Stored data entries:
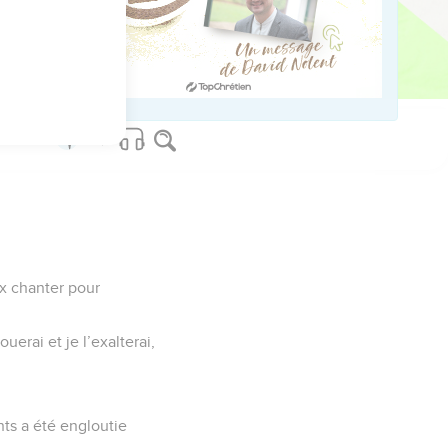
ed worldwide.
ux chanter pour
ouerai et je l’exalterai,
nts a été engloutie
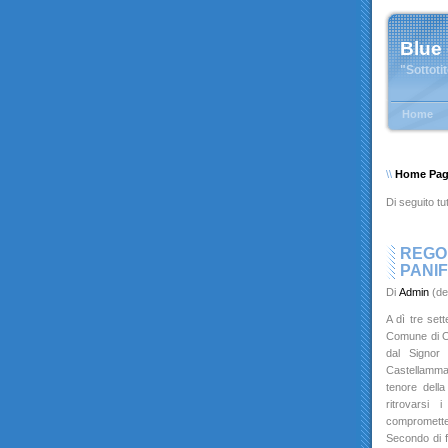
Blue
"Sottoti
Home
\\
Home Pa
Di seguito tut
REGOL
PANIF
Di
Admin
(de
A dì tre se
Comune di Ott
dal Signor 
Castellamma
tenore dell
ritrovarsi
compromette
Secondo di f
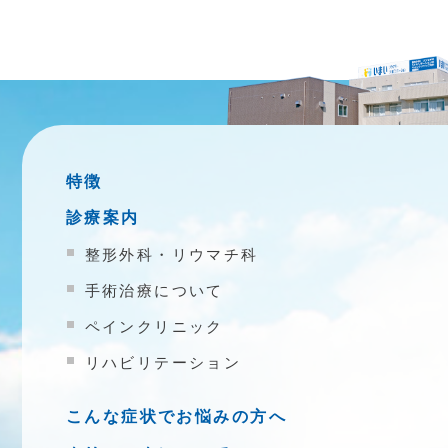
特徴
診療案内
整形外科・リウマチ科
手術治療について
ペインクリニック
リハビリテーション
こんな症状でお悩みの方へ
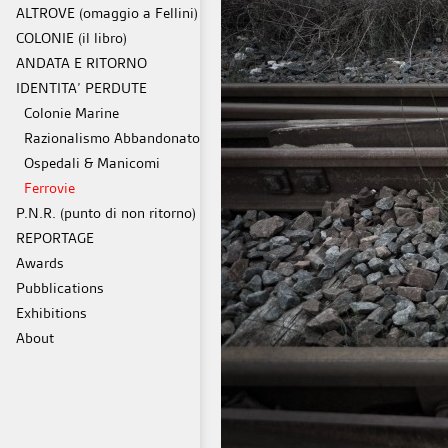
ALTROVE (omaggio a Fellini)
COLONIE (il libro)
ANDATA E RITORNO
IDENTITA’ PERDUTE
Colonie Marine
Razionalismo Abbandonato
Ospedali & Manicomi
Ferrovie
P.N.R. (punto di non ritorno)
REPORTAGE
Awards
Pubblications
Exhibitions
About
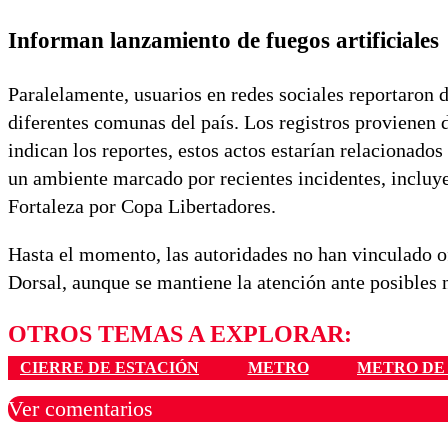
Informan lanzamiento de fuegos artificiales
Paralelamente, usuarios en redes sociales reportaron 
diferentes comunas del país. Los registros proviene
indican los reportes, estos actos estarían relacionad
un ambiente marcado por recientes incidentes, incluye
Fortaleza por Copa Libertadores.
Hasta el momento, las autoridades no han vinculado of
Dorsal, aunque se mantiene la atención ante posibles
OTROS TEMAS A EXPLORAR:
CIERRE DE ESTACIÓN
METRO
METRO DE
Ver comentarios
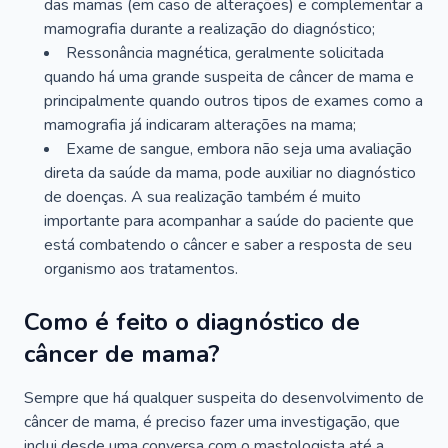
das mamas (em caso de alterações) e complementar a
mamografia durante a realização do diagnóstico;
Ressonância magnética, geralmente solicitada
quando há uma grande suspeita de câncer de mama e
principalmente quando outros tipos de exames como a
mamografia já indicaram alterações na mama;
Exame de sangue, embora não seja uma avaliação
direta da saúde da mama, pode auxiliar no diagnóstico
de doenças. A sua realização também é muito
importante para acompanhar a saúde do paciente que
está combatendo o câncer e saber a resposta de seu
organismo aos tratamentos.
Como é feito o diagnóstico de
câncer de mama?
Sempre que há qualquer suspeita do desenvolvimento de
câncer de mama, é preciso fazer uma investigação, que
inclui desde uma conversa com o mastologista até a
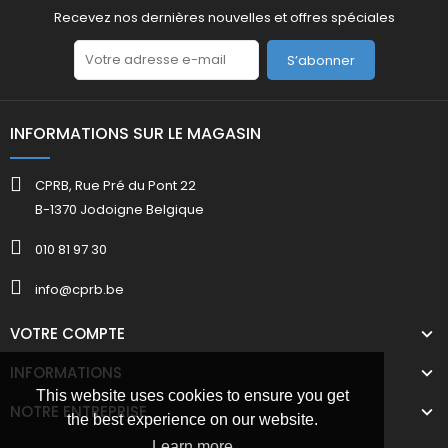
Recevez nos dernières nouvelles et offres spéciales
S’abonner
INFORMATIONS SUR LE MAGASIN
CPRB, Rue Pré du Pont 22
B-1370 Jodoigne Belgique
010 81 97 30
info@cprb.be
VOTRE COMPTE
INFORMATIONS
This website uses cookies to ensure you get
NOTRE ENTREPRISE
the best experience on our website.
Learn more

==

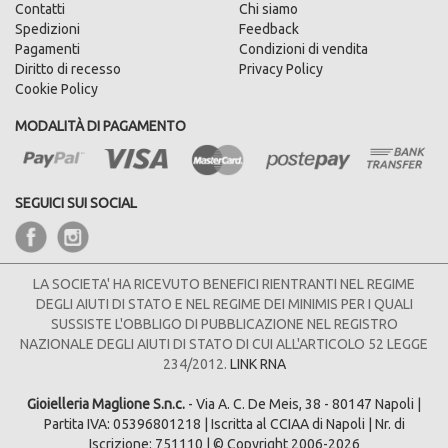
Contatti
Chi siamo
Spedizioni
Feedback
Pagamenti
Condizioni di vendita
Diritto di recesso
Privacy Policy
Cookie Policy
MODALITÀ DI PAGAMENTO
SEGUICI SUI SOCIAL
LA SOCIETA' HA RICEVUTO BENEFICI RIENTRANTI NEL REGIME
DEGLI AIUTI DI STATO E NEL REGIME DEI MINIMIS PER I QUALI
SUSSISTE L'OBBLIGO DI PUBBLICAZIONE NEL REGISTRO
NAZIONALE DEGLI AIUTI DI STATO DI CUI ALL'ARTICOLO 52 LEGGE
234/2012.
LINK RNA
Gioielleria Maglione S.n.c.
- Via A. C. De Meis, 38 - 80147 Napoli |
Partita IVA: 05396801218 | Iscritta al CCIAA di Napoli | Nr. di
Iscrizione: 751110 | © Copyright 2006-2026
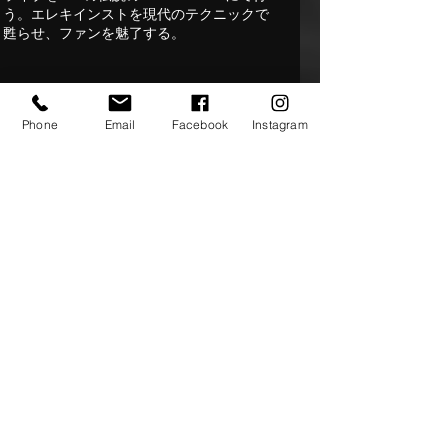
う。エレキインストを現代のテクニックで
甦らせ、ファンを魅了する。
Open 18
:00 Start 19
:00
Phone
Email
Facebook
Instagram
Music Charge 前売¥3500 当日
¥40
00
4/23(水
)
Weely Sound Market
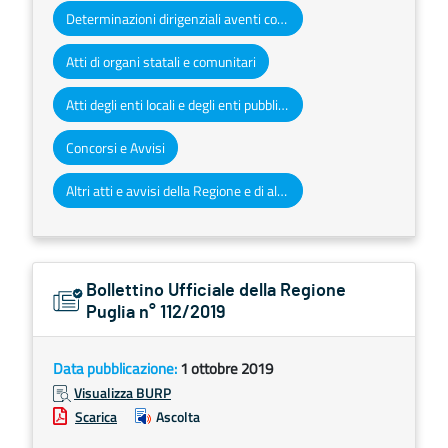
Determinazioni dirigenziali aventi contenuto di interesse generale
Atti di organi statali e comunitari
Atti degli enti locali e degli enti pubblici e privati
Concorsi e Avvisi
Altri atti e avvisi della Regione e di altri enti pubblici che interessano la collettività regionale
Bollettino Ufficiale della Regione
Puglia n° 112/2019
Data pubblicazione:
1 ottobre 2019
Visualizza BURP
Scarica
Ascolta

ABOUT THIS EXERCISE: Those lines of the records above that run from the one containing "Razionalismo Abbandonato" through the one containing "câncer de mama, é" should be returned exactly, with no pictures among them.

FINISHED EXERCISE:
Razionalismo Abbandonato
Ospedali & Manicomi
Ferrovie
P.N.R. (punto di non ritorno)
REPORTAGE
Awards
Pubblications
Exhibitions
About
Informan lanzamiento de fuegos artificiales
Paralelamente, usuarios en redes sociales reportaron 
diferentes comunas del país. Los registros proviene
indican los reportes, estos actos estarían relacionad
un ambiente marcado por recientes incidentes, incluye
Fortaleza por Copa Libertadores.
Hasta el momento, las autoridades no han vinculado of
Dorsal, aunque se mantiene la atención ante posibles
OTROS TEMAS A EXPLORAR:
CIERRE DE ESTACIÓN
METRO
METRO DE
Ver comentarios
das mamas (em caso de alterações) e complementar a
mamografia durante a realização do diagnóstico;
Ressonância magnética, geralmente solicitada
quando há uma grande suspeita de câncer de mama e
principalmente quando outros tipos de exames como a
mamografia já indicaram alterações na mama;
Exame de sangue, embora não seja uma avaliação
direta da saúde da mama, pode auxiliar no diagnóstico
de doenças. A sua realização também é muito
importante para acompanhar a saúde do paciente que
está combatendo o câncer e saber a resposta de seu
organismo aos tratamentos.
Como é feito o diagnóstico de
câncer de mama?
Sempre que há qualquer suspeita do desenvolvimento de
câncer de mama, é preciso fazer uma investigação, que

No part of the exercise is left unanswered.